Il cinema di Hong Sang-soo si dà all’occhio spettatoriale in modo così immediato e coraggiosamente libero,“nudo”, da rischiare il rifiuto, quando non il dileggio, da parte di chi lo guarda o crede di farlo (specie coloro che credono esista un modo unico e assolutistico di conoscere il cinema). È, in realtà, un’armonia palpabile e vaga insieme, un cinema come sospeso, obbligato in una struggente indefinitezza. Lo si potrebbe pensare come a un palloncino rimasto incastrato fra i rami di un albero: lontano da terra eppure impossibilitato a scomparire nel cielo, disobbediente suo malgrado al richiamo ammaliante delle nuvole. Abita l’aria ma respira umano. Anche in Tale of Cinema.
C’è un ragazzo che dorme accanto a lei, al suo amore ritrovato attraverso la vetrina di un negozio, doppio schermo reciproco che li fa ri-vedere. Dormono dopo l’alcool in eccesso, il karaoke, le parole, dopo il bacio, dopo aver tentato invano di fare sesso. A un certo punto il giovane si alza dal letto, spalanca una porta ma dietro ce n’è un’altra che custodisce il suo sogno notturno. La apre e per qualche istante visitiamo con lui cosa nasconde: una luce irreale di un luogo irreale, una ragazza ? una sconosciuta? ?, seduta sui gradini di una scala, che mangia una mela, gliene offre una. Lui richiude la porta. È uno scarto improvviso. Non tornerà, non torneremo lì. Eppure di soglie diverse ne varcheremo in Tale of Cinema, in concorso al Festival di Cannes nel 2005, costruito ? come l’intera produzione del regista sudcoreano, approccio e spirito nouvelle vague, fra Truffaut e Rohmer ma senza sterile ricalco ? su un itinerario continuo fatto di porte girevoli fra finzione e realtà, su giochi di specchi (anche dolcemente deformanti) fra autobiografia e poesia per immagini.
Il ragazzo intanto è tornato a letto, prova di nuovo a penetrare la sua amata, tuttavia ancora una volta non vi riesce. Decideranno di morire insieme ingollando sonniferi, mentre una finestra aperta rivela la neve che scende su Seoul, ma alla fine lei scapperà e lui, sopravvissuto alla morte ma non a se stesso, si ritroverà da solo, su un terrazzo, a gridare, a implorare. Scopriremo, però, che è stato solo un film (nel film): colei che interpretava la ragazza è una famosa attrice, esce dalla sala dove hanno appena finito di proiettare la pellicola; un uomo (un regista), amico di colui che l’ha diretta sullo schermo ed è ora in fin di vita in ospedale, la segue, già la ama. Inizia così l’altra metà di Tale of Cinema, ma è solo minima variazione di un racconto unico, è già una ripetizione, un’osmosi di storie e percorsi esistenziali fra simmetrie e deviazioni, zone oscure e accensioni dell’anima. Ecco perché le traiettorie narrative e le scene possono riproporsi diverse eppure uguali. Ecco perché lo zoom può ritornare sfrontatamente esibito a osservare e a cogliere lieve i corpi, i sentimenti e le parole che scivolano inafferrabili sullo schermo, dove cinema e vita fanno l’amore e poi si mollano in un malinconico, dolcemente perverso, atto di resistenza. Ecco perchè possiamo tornare a una stanza ? lei è la stessa, lui è un altro ma il copione si ripete e cambia rispetto al “primo capitolo” ? dove palpiti, epidermide e sesso si cercano, fino all’illusione di trovarsi per un attimo, dove l’infrazione si insinua nei frammenti di un dialogo, dopo la ricerca dell’orgasmo:
Lui: Scusa… Lasciami qualcosa che possa conservare!

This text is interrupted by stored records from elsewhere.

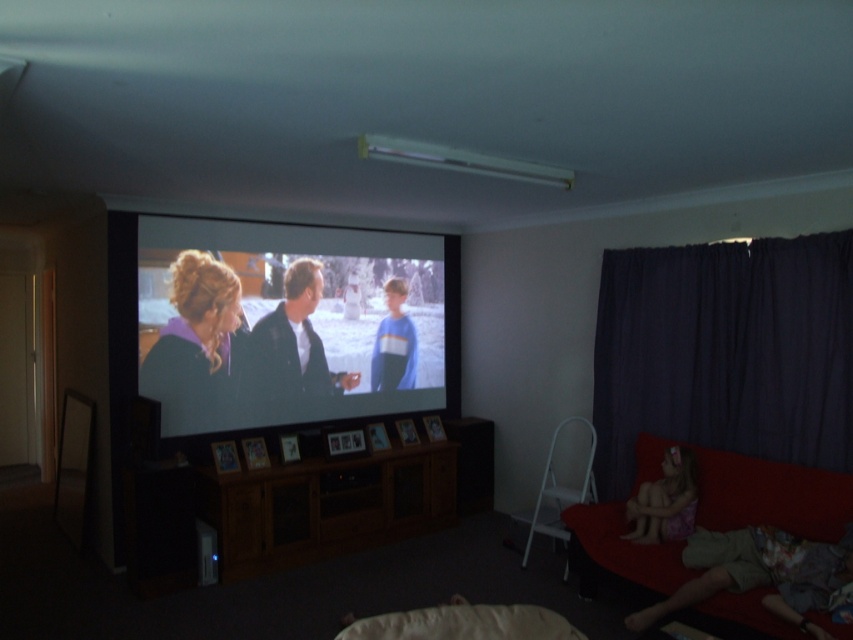
Based on the photo, how far apart are dark purple fabric at right and purple floral dress at lower right?

dark purple fabric at right is 64.05 centimeters from purple floral dress at lower right.

Based on the photo, between dark purple fabric at right and purple floral dress at lower right, which one has more height?

dark purple fabric at right is taller.

Is point (805, 432) farther from camera compared to point (660, 461)?

No, (805, 432) is in front of (660, 461).

At what (x,y) coordinates should I click in order to perform the action: click on dark purple fabric at right. Please return your answer as a coordinate pair (x, y). The image size is (853, 640). Looking at the image, I should click on (724, 352).

Which is more to the left, matte black hair at center or purple floral dress at lower right?

From the viewer's perspective, matte black hair at center appears more on the left side.

Is matte black hair at center taller than purple floral dress at lower right?

Yes, matte black hair at center is taller than purple floral dress at lower right.

Which is in front, point (170, 321) or point (668, 513)?

Point (668, 513) is in front.

Locate an element on the screen. The width and height of the screenshot is (853, 640). matte black hair at center is located at coordinates (193, 344).

Can you confirm if brown wood entertainment center at center is shorter than purple floral dress at lower right?

In fact, brown wood entertainment center at center may be taller than purple floral dress at lower right.

Can you confirm if brown wood entertainment center at center is positioned above purple floral dress at lower right?

Incorrect, brown wood entertainment center at center is not positioned above purple floral dress at lower right.

Where is `brown wood entertainment center at center`? brown wood entertainment center at center is located at coordinates (302, 506).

Lei: Qualcosa?… Non credo che tu abbia davvero capito il film!
Ecco perché finisce tutto ma solo per poco.
Perché è soprattutto questo il cinema di Hong Sang-soo: è un lungo film d’amore sempre provvisorio, che rimanda perennemente il The End, sposta in un altrove incerto quella scritta bianca su fondo nero mentre la voce narrante di un personaggio continua a depositarsi sulle immagini che verranno.